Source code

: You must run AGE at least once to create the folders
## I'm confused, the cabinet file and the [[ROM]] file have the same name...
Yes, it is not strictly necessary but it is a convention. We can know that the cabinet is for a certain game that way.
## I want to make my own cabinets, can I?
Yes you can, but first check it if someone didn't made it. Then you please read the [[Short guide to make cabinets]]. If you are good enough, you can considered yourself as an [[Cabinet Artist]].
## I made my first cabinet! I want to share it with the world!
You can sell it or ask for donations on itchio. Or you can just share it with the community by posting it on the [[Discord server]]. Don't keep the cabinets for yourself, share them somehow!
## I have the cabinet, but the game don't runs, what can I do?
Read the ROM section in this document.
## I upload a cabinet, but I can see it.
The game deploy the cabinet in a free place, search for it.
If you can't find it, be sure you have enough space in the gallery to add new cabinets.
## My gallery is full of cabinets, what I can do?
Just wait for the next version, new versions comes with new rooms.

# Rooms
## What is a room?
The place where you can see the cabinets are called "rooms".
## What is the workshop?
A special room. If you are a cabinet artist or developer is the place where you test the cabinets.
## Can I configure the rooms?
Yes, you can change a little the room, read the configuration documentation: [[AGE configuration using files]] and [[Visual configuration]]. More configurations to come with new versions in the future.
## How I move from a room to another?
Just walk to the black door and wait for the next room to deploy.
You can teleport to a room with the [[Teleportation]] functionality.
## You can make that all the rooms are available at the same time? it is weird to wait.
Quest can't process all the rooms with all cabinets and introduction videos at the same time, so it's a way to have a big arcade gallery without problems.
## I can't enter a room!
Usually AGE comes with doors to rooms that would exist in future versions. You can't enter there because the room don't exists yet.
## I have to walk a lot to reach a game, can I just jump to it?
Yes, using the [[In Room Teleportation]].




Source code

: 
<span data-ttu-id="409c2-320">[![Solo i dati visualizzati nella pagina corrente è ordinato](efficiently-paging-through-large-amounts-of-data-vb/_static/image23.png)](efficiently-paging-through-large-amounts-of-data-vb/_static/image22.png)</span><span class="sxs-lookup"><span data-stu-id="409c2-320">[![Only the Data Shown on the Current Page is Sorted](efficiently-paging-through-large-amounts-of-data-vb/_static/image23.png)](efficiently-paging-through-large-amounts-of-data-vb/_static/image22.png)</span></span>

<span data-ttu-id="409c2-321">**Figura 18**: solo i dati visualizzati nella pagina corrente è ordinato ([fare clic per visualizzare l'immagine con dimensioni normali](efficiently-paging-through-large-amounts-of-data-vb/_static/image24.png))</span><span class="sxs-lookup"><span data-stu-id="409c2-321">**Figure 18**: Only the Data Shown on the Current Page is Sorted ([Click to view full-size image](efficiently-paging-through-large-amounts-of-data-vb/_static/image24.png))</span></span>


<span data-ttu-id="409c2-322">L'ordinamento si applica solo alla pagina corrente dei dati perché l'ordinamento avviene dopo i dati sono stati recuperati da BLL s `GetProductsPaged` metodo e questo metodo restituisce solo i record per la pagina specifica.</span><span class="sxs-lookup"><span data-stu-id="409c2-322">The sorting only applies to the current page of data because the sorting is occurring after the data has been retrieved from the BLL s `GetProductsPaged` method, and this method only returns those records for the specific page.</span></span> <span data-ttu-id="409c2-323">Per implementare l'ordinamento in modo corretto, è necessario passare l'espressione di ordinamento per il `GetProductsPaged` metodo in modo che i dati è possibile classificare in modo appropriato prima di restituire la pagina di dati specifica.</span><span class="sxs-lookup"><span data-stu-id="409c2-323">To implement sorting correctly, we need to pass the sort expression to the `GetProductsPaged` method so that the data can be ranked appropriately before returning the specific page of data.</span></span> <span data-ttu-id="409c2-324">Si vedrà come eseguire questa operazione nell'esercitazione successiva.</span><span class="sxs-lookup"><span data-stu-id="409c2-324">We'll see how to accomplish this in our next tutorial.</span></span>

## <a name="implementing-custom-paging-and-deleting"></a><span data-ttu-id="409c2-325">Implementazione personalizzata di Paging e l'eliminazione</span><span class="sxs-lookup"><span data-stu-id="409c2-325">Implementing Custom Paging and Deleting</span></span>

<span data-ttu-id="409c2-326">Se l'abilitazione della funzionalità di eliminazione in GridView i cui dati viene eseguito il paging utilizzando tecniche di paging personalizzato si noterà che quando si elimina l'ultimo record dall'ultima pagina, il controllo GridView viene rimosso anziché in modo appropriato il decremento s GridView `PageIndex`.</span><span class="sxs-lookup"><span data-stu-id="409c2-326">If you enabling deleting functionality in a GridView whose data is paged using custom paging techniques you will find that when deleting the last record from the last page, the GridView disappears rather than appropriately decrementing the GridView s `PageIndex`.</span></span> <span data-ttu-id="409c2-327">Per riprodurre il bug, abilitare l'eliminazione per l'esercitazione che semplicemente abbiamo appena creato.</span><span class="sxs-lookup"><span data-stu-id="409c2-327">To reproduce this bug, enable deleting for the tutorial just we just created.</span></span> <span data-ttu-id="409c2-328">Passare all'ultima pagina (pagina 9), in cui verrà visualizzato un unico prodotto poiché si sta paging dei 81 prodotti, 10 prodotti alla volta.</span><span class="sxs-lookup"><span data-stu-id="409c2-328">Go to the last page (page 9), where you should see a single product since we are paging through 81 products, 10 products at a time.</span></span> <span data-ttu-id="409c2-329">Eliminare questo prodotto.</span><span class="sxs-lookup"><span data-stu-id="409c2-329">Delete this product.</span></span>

--------------------------------------------------

• _TASK BRIEF_
All lines that hold the word "first" should be copied from the data.

• _EXERCISE SOLUTION_
Yes you can, but first check it if someone didn't made it. Then you please read the [[Short guide to make cabinets]]. If you are good enough, you can considered yourself as an [[Cabinet Artist]].
## I made my first cabinet! I want to share it with the world!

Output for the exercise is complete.